Copy the material from the line that contains "pose: elev=213.3 azim=78.3" through the end of the material, replacing every "pose" with "camera" and leaving everything else unchanged.

── Given records ──

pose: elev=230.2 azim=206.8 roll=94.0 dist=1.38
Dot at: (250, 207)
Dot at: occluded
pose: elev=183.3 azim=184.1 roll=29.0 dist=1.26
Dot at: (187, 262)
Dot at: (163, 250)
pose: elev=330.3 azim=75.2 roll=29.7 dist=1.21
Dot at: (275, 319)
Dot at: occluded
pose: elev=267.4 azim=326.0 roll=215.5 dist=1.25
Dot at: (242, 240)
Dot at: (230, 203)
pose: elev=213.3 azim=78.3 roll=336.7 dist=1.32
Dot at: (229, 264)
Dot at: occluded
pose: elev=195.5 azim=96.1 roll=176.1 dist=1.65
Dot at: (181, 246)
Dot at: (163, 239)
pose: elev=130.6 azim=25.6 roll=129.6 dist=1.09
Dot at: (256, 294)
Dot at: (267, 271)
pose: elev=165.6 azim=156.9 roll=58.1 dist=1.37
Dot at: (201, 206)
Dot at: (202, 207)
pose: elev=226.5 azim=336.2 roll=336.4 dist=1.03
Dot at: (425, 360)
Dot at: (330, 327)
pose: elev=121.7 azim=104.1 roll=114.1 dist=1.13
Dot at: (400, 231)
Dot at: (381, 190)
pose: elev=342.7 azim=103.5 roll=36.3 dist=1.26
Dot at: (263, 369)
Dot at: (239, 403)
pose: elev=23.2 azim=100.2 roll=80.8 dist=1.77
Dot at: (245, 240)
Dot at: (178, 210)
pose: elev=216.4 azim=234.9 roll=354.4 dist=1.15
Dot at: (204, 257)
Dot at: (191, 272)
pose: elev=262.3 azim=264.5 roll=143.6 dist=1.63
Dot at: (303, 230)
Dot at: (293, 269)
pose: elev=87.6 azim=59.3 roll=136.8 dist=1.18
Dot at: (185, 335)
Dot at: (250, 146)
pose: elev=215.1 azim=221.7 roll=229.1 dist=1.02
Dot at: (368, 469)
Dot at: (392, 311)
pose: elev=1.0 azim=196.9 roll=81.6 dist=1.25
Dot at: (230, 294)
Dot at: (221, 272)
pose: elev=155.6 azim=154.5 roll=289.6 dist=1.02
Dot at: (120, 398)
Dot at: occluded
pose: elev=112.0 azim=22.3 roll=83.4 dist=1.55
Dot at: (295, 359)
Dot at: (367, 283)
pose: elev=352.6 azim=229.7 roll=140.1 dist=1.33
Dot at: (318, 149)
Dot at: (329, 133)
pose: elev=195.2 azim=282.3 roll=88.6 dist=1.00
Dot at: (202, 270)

───

Exercise answer:
camera: elev=213.3 azim=78.3 roll=336.7 dist=1.32
Dot at: (229, 264)
Dot at: occluded
camera: elev=195.5 azim=96.1 roll=176.1 dist=1.65
Dot at: (181, 246)
Dot at: (163, 239)
camera: elev=130.6 azim=25.6 roll=129.6 dist=1.09
Dot at: (256, 294)
Dot at: (267, 271)
camera: elev=165.6 azim=156.9 roll=58.1 dist=1.37
Dot at: (201, 206)
Dot at: (202, 207)
camera: elev=226.5 azim=336.2 roll=336.4 dist=1.03
Dot at: (425, 360)
Dot at: (330, 327)
camera: elev=121.7 azim=104.1 roll=114.1 dist=1.13
Dot at: (400, 231)
Dot at: (381, 190)
camera: elev=342.7 azim=103.5 roll=36.3 dist=1.26
Dot at: (263, 369)
Dot at: (239, 403)
camera: elev=23.2 azim=100.2 roll=80.8 dist=1.77
Dot at: (245, 240)
Dot at: (178, 210)
camera: elev=216.4 azim=234.9 roll=354.4 dist=1.15
Dot at: (204, 257)
Dot at: (191, 272)
camera: elev=262.3 azim=264.5 roll=143.6 dist=1.63
Dot at: (303, 230)
Dot at: (293, 269)
camera: elev=87.6 azim=59.3 roll=136.8 dist=1.18
Dot at: (185, 335)
Dot at: (250, 146)
camera: elev=215.1 azim=221.7 roll=229.1 dist=1.02
Dot at: (368, 469)
Dot at: (392, 311)
camera: elev=1.0 azim=196.9 roll=81.6 dist=1.25
Dot at: (230, 294)
Dot at: (221, 272)
camera: elev=155.6 azim=154.5 roll=289.6 dist=1.02
Dot at: (120, 398)
Dot at: occluded
camera: elev=112.0 azim=22.3 roll=83.4 dist=1.55
Dot at: (295, 359)
Dot at: (367, 283)
camera: elev=352.6 azim=229.7 roll=140.1 dist=1.33
Dot at: (318, 149)
Dot at: (329, 133)
camera: elev=195.2 azim=282.3 roll=88.6 dist=1.00
Dot at: (202, 270)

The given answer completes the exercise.